One of possible problems, that you just don't await execution of Post method. Here is simplified version of what i am talking about:
static void Main(string[] args)
{
Action testAction = async () =>
{
Console.WriteLine("In");
await Task.Delay(100);
Console.WriteLine("First delay");
await Task.Delay(100);
Console.WriteLine("Second delay");
};
testAction.Invoke();
Thread.Sleep(150);
}
testAction will be aborted on second await Task, and console exits with 0 code. And output will be:
In
First delay
Press any key to continue . . .
In my case, i would just add Console.ReadKey() call at the end of Main method.

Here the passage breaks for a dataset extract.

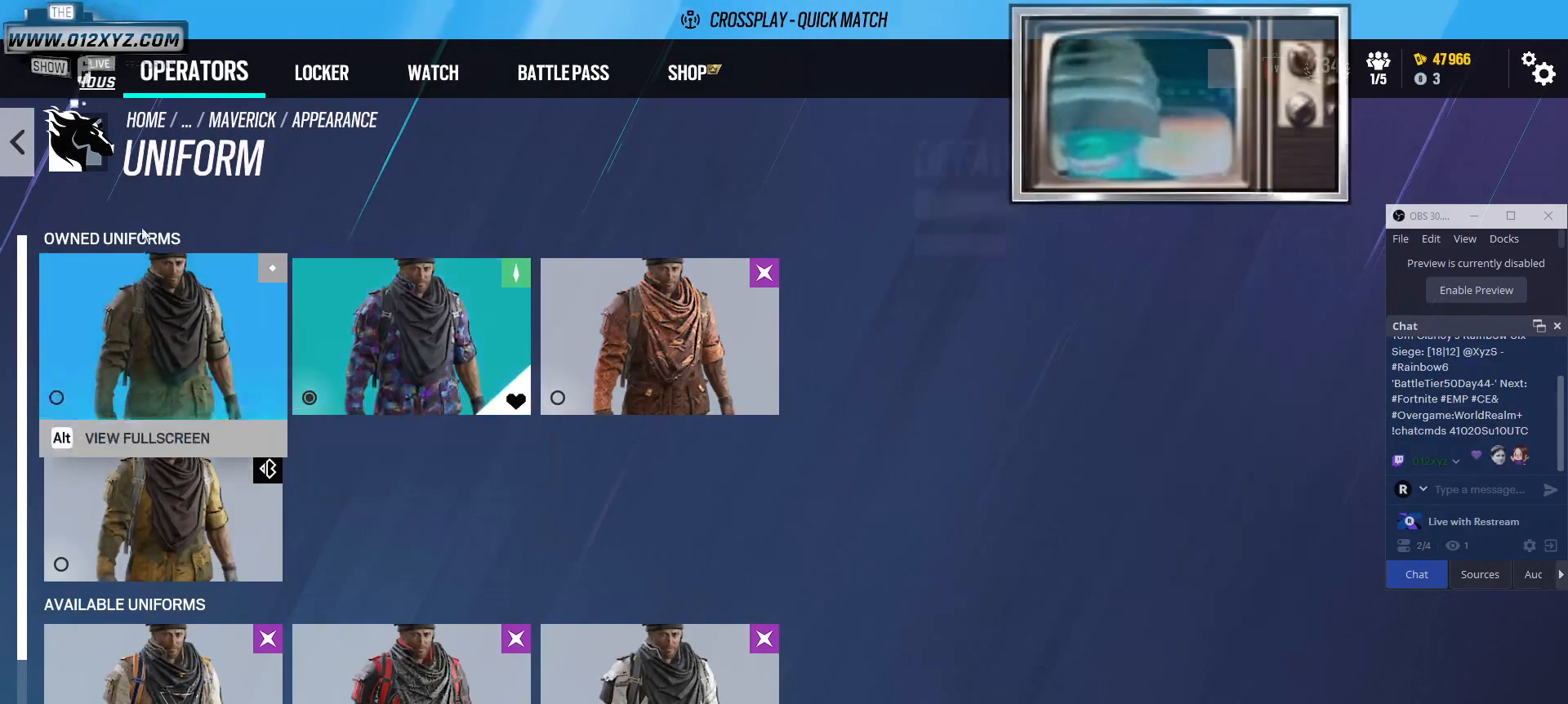
{"keys": [], "mouse": ["left"], "events": [[500, "mouse_left", "down"]]}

In your case something different might be required
Please take a look at this question witch enumerates some Exceptions you need to handle:
.NET Global exception handler in console application
Application.ThreadException += MYThreadHandler;
AppDomain.CurrentDomain.UnhandledException += new UnhandledExceptionEventHandler(CurrentDomain_UnhandledException);
Also consider this aproach for Task Exceptions:
static void Main(string[] args)
{
Task<int> task = new Task<int>(Test);
task.ContinueWith(ExceptionHandler, TaskContinuationOptions.OnlyOnFaulted);
task.Start();
Console.ReadLine();
}
static int Test()
{
throw new Exception();
}
static void ExceptionHandler(Task<int> task)
{
var exception = task.Exception;
Console.WriteLine(exception);
}
You can find more detail in one of the answers of this question:
catch exception that is thrown in different thread
Once you hit await control will be returned to the caller of Post.
Rather than have await in the post method, use ContinueWith from the returned task, something like: Task continuation on UI thread or Wait on the returned task: http://msdn.microsoft.com/en-gb/library/dd537610.aspx
I would suggest testing to see if the JSON.Net serializer is capable of serializing your type.
"exited with code 0" means the program exited gracefully. Thus, it might be the caller of Post<T> or even above callers determine that it was time to end the program. If you are familiar with debugging tools such as WinDbg, you can set native breakpoints at ntdll functions to further diagnose the case, but normally you just need to review your code base.